8. RELATED PARTY TRANSACTIONS
During 2005, Jetglobal had a sale rescinded due to a customer canceling a sales agreement. This sale was guaranteed by BCI. In settlement of the guarantee commitment to Jetglobal BCI agreed to take the aircraft in a distribution from Jetglobal and provide Global with a payment equal to its share of lost earnings. As a result, BCI and Global entered into a settlement agreement for $1,957,692. This transaction was accounted for as a distribution to BCI in 2005 at the aircraft carrying value of $2,100,000. BCI settled its guarantee obligation directly with Global. The payment of $1,957,962 was made by BCI to Global in January 2006.
The Company had accounts payable with Global owned companies in the amount of $1.1 million at December 31, 2006 and $90 at December 31, 2005. For the year ended December 31, 2006, Global billed the Company $2.4 million for modification services performed on the Company’s aircraft. There were no billings from Global owned companies in 2005.
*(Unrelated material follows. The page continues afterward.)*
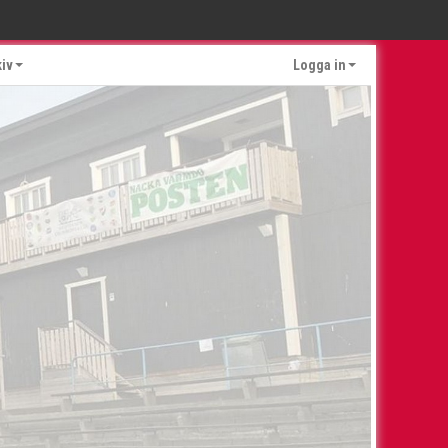
kiv
Logga in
Both BCI and Global provide management and administrative services on behalf of the Company. No value has been ascribed to these services to be included in the accompanying financial statements.
9. CONCENTRATION OF REVENUES
During 2006, sales to Northern Air Cargo comprised for 38% of Company revenue, Air Philippines comprised 30%, Royal Khmer Airlines comprised 19% and RAVSA comprised 14%.